WORK REQUEST
Some lines in the listing hold the word "Prospector". Return each of them.

----------------

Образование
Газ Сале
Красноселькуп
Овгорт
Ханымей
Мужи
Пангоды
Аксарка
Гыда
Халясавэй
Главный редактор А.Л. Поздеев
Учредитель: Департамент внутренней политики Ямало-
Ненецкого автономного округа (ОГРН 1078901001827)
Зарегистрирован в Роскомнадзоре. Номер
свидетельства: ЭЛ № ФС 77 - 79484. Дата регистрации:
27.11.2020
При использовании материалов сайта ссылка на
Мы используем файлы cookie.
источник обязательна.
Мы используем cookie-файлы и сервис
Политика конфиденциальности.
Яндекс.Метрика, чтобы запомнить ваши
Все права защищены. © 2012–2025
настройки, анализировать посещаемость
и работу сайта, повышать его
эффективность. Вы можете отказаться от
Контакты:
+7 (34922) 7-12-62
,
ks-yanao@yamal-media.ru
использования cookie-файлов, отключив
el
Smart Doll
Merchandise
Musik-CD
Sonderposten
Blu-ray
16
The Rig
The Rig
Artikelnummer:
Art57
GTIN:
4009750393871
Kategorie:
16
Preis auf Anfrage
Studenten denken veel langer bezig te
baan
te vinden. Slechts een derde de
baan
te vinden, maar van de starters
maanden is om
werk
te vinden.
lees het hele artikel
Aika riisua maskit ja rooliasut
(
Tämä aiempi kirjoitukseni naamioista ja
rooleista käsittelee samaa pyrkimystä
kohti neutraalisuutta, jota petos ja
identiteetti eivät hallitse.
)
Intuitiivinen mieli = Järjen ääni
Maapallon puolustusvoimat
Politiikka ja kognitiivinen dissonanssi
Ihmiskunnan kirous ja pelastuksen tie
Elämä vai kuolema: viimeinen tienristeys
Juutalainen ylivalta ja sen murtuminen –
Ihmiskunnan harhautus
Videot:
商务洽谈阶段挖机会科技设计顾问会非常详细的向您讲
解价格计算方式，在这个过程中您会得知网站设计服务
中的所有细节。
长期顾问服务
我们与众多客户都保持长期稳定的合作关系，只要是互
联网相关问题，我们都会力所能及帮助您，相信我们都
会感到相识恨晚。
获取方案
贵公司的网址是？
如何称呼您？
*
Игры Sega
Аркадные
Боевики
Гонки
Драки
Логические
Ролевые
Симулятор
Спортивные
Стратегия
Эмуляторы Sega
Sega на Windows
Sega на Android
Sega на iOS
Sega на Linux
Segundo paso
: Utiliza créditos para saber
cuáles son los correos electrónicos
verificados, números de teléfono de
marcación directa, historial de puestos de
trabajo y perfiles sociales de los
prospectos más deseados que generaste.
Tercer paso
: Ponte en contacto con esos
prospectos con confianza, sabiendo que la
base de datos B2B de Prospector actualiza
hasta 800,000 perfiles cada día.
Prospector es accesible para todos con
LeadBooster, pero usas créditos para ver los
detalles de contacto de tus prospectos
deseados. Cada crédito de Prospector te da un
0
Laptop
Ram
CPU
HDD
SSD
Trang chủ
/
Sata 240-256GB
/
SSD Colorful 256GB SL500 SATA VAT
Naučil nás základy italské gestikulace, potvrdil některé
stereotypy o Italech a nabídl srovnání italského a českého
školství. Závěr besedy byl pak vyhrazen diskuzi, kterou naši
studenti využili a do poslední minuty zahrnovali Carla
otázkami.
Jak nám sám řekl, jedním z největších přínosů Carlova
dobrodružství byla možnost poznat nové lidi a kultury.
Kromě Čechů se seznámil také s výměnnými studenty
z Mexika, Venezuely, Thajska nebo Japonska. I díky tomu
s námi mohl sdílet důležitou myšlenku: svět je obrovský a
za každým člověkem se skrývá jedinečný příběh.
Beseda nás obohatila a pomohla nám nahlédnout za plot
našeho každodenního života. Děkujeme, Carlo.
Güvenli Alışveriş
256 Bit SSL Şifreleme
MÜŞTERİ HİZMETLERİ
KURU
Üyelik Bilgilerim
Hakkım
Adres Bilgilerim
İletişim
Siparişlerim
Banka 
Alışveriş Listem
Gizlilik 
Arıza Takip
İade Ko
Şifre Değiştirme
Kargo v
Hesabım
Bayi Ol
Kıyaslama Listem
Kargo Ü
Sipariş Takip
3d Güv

----------------

ANSWER TO THE PROBLEM
base de datos B2B de Prospector actualiza
Prospector es accesible para todos con
deseados. Cada crédito de Prospector te da un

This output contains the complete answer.